Word for word, reproduce each of the entries.

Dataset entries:
——

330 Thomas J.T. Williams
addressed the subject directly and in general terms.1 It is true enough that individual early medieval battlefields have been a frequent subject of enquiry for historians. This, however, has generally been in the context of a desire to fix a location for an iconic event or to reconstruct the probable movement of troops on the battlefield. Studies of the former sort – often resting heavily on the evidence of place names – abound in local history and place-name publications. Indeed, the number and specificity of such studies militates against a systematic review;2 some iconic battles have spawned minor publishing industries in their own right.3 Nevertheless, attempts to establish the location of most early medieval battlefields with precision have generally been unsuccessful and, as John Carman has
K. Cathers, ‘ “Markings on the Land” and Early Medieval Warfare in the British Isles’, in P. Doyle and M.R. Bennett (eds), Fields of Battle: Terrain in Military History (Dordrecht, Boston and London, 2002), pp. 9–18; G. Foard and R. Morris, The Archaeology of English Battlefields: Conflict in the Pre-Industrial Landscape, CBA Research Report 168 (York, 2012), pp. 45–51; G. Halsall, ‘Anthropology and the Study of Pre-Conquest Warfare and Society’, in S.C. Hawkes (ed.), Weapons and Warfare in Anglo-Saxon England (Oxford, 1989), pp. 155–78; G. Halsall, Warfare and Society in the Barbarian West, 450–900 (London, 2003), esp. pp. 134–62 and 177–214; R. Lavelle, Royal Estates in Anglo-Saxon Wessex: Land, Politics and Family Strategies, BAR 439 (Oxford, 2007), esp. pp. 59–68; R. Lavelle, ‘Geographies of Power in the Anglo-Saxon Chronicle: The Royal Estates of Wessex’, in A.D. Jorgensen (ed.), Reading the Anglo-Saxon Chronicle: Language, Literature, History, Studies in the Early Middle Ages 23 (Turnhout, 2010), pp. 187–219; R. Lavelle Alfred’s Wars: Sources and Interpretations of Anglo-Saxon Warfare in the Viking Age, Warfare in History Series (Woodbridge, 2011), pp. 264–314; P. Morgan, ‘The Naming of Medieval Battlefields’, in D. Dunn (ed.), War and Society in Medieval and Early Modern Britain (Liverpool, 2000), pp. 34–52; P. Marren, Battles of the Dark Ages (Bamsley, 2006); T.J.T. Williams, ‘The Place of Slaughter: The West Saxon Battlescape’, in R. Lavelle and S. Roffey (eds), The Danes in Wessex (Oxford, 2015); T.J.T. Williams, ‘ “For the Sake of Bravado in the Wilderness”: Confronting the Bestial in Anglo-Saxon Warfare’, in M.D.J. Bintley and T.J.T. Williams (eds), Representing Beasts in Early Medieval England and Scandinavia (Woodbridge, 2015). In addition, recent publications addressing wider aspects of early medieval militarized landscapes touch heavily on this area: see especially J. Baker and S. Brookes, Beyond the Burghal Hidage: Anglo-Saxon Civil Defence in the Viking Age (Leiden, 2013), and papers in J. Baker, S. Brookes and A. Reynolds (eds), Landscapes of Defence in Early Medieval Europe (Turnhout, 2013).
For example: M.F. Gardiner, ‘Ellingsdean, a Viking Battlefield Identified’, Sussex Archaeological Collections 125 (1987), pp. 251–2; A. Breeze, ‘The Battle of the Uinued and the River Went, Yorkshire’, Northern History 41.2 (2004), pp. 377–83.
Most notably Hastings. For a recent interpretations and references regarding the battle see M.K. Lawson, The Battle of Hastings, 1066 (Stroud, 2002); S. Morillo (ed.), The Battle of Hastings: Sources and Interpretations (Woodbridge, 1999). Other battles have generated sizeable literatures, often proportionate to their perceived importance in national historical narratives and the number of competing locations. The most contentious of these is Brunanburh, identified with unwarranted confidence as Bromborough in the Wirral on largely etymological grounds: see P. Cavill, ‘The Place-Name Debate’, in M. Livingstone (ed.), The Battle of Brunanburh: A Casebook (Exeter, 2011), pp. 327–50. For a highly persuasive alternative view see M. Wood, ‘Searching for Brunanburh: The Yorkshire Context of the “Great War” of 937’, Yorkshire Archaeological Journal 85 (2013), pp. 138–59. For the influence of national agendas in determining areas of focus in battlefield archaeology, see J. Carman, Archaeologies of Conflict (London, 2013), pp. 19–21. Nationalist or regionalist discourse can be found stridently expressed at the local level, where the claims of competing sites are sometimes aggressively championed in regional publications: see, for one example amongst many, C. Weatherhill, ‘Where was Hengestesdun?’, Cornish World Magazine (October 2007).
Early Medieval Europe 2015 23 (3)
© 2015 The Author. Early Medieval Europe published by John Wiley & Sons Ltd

——

**Solution below:**
330 Thomas J.T. Williams
addressed the subject directly and in general terms.1 It is true enough that individual early medieval battlefields have been a frequent subject of enquiry for historians. This, however, has generally been in the context of a desire to fix a location for an iconic event or to reconstruct the probable movement of troops on the battlefield. Studies of the former sort – often resting heavily on the evidence of place names – abound in local history and place-name publications. Indeed, the number and specificity of such studies militates against a systematic review;2 some iconic battles have spawned minor publishing industries in their own right.3 Nevertheless, attempts to establish the location of most early medieval battlefields with precision have generally been unsuccessful and, as John Carman has
K. Cathers, ‘ “Markings on the Land” and Early Medieval Warfare in the British Isles’, in P. Doyle and M.R. Bennett (eds), Fields of Battle: Terrain in Military History (Dordrecht, Boston and London, 2002), pp. 9–18; G. Foard and R. Morris, The Archaeology of English Battlefields: Conflict in the Pre-Industrial Landscape, CBA Research Report 168 (York, 2012), pp. 45–51; G. Halsall, ‘Anthropology and the Study of Pre-Conquest Warfare and Society’, in S.C. Hawkes (ed.), Weapons and Warfare in Anglo-Saxon England (Oxford, 1989), pp. 155–78; G. Halsall, Warfare and Society in the Barbarian West, 450–900 (London, 2003), esp. pp. 134–62 and 177–214; R. Lavelle, Royal Estates in Anglo-Saxon Wessex: Land, Politics and Family Strategies, BAR 439 (Oxford, 2007), esp. pp. 59–68; R. Lavelle, ‘Geographies of Power in the Anglo-Saxon Chronicle: The Royal Estates of Wessex’, in A.D. Jorgensen (ed.), Reading the Anglo-Saxon Chronicle: Language, Literature, History, Studies in the Early Middle Ages 23 (Turnhout, 2010), pp. 187–219; R. Lavelle Alfred’s Wars: Sources and Interpretations of Anglo-Saxon Warfare in the Viking Age, Warfare in History Series (Woodbridge, 2011), pp. 264–314; P. Morgan, ‘The Naming of Medieval Battlefields’, in D. Dunn (ed.), War and Society in Medieval and Early Modern Britain (Liverpool, 2000), pp. 34–52; P. Marren, Battles of the Dark Ages (Bamsley, 2006); T.J.T. Williams, ‘The Place of Slaughter: The West Saxon Battlescape’, in R. Lavelle and S. Roffey (eds), The Danes in Wessex (Oxford, 2015); T.J.T. Williams, ‘ “For the Sake of Bravado in the Wilderness”: Confronting the Bestial in Anglo-Saxon Warfare’, in M.D.J. Bintley and T.J.T. Williams (eds), Representing Beasts in Early Medieval England and Scandinavia (Woodbridge, 2015). In addition, recent publications addressing wider aspects of early medieval militarized landscapes touch heavily on this area: see especially J. Baker and S. Brookes, Beyond the Burghal Hidage: Anglo-Saxon Civil Defence in the Viking Age (Leiden, 2013), and papers in J. Baker, S. Brookes and A. Reynolds (eds), Landscapes of Defence in Early Medieval Europe (Turnhout, 2013).
For example: M.F. Gardiner, ‘Ellingsdean, a Viking Battlefield Identified’, Sussex Archaeological Collections 125 (1987), pp. 251–2; A. Breeze, ‘The Battle of the Uinued and the River Went, Yorkshire’, Northern History 41.2 (2004), pp. 377–83.
Most notably Hastings. For a recent interpretations and references regarding the battle see M.K. Lawson, The Battle of Hastings, 1066 (Stroud, 2002); S. Morillo (ed.), The Battle of Hastings: Sources and Interpretations (Woodbridge, 1999). Other battles have generated sizeable literatures, often proportionate to their perceived importance in national historical narratives and the number of competing locations. The most contentious of these is Brunanburh, identified with unwarranted confidence as Bromborough in the Wirral on largely etymological grounds: see P. Cavill, ‘The Place-Name Debate’, in M. Livingstone (ed.), The Battle of Brunanburh: A Casebook (Exeter, 2011), pp. 327–50. For a highly persuasive alternative view see M. Wood, ‘Searching for Brunanburh: The Yorkshire Context of the “Great War” of 937’, Yorkshire Archaeological Journal 85 (2013), pp. 138–59. For the influence of national agendas in determining areas of focus in battlefield archaeology, see J. Carman, Archaeologies of Conflict (London, 2013), pp. 19–21. Nationalist or regionalist discourse can be found stridently expressed at the local level, where the claims of competing sites are sometimes aggressively championed in regional publications: see, for one example amongst many, C. Weatherhill, ‘Where was Hengestesdun?’, Cornish World Magazine (October 2007).
Early Medieval Europe 2015 23 (3)
© 2015 The Author. Early Medieval Europe published by John Wiley & Sons Ltd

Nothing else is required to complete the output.